I’ve been struggling with this web site trying to make my posts show up the way I want them to. Thank goodness they have a feature of saving past revisions so that when I lose a post I can go back and get it. That was one of the first things I learned how to do because I overwrote an entire blog post early on. I saw something on Facebook the other day like, Do You Want To Save the Changes? My first thought was of this struggle. Then I got to thinking of it sort of like The Path Not Taken by Robert Frost.
In the poem Frost talks about the idea that he might be able to come back and explore the path he didn’t take, then acknowledges it most likely wouldn’t happen. In science fiction the idea of going back and changing something would lead to a whole different world. Anyone who’s seen Back To The Future knows the theme. There are a couple of decisions I made early on that I wish I knew what would have happened if I’d simply been more patient. I can’t project very far down that speculative road but I have memories of making those choices and of the branch that was the consequence of each of them. As we live in a linear 4th dimension and it is a one way street, we live on auto-save and no back-ups so we can’t even see the nexus points. We only think we know what some of them were.
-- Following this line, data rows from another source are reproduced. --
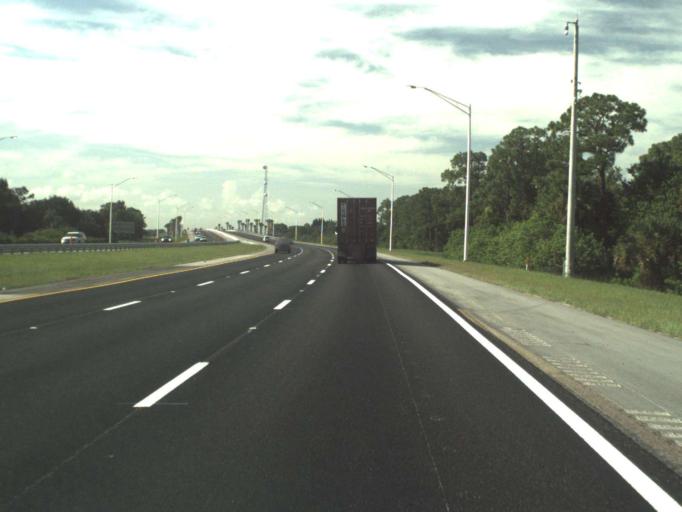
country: US
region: Florida
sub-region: Indian River County
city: West Vero Corridor
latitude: 27.6176
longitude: -80.5154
One is when I was 18 my dad, who worked for the Associated Press in DC, got me a summer job working as a runner in the Capitol. Before faxes, computers, and cell phones young people were used to run pieces of paper and cups of coffee to those who worked in the building or between office buildings. The job didn’t start for several weeks after school let out and I wanted to start making money right away so I went off and took a job in a store as a clerk. Dad gave my job to my sister, who wasn’t so impatient and to this day it is one of her favorite memories.
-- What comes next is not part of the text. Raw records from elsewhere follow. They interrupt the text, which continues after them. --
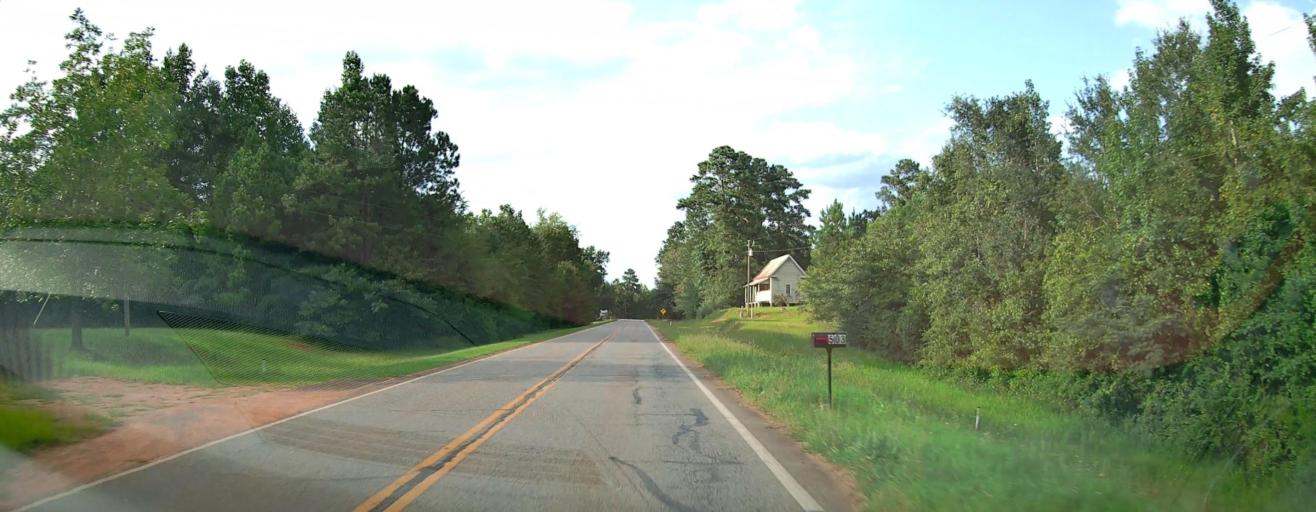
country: US
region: Georgia
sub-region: Crawford County
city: Roberta
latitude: 32.8048
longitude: -84.0301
I don’t begrudge her, I look back at myself, as most people must, with frustration at my impulsiveness and impatience. The reason that job was so good for me was that even in high school I was very politically active. One other reasons for my regret is that I let my father down. He had been excited that I’d be working there and it disappointed him that I wouldn’t wait. I can’t recall much about the decision making process, I just remember the results. It turned out to not be a very good summer for me. I learned that retail clerking wasn’t a very rewarding or well paid job. So I think of that summer with disappointment with myself. I wonder if I had taken that Capitol job if I would have made a different decision and gone to law school as I had thought I might. Like I said I can’t see around the bend right there in that path.
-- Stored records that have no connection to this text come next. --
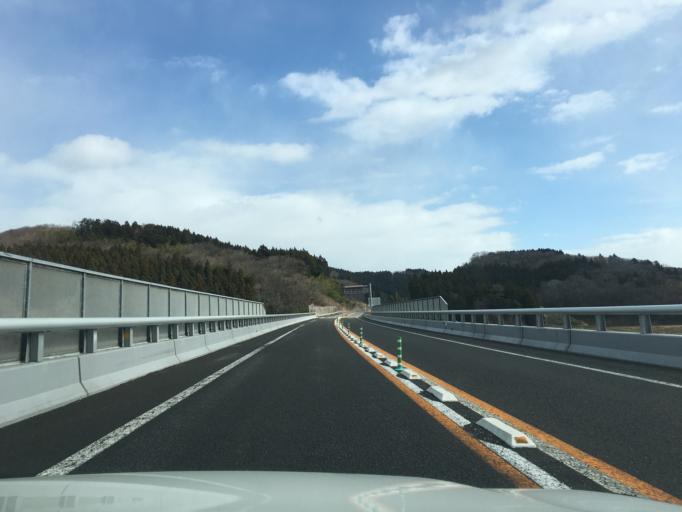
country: JP
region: Akita
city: Akita Shi
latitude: 39.5508
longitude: 140.0758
The other decision that was so seminal was a request a 17 year young man made of me. He wanted to go to this Quaker gathering of gay and lesbian Friends that was happening in DC in Feb. I didn’t know about it but, with some hesitation agreed to take him. It changed everything for me. If I had let my fear of being seen there keep me from going literally everything in my life today would be different. That simple yes, was all it took.
As a direct result of that decision I made friends and connection to the gay community and to the wider Quaker world that were and are the most profound of my life.
Yea, I’d like to un-save some changes. But I like where I am today and to change anything, including having more love in my life early on, would leave me somewhere else. I wonder how many people are as satisfied with their lives as I am mine.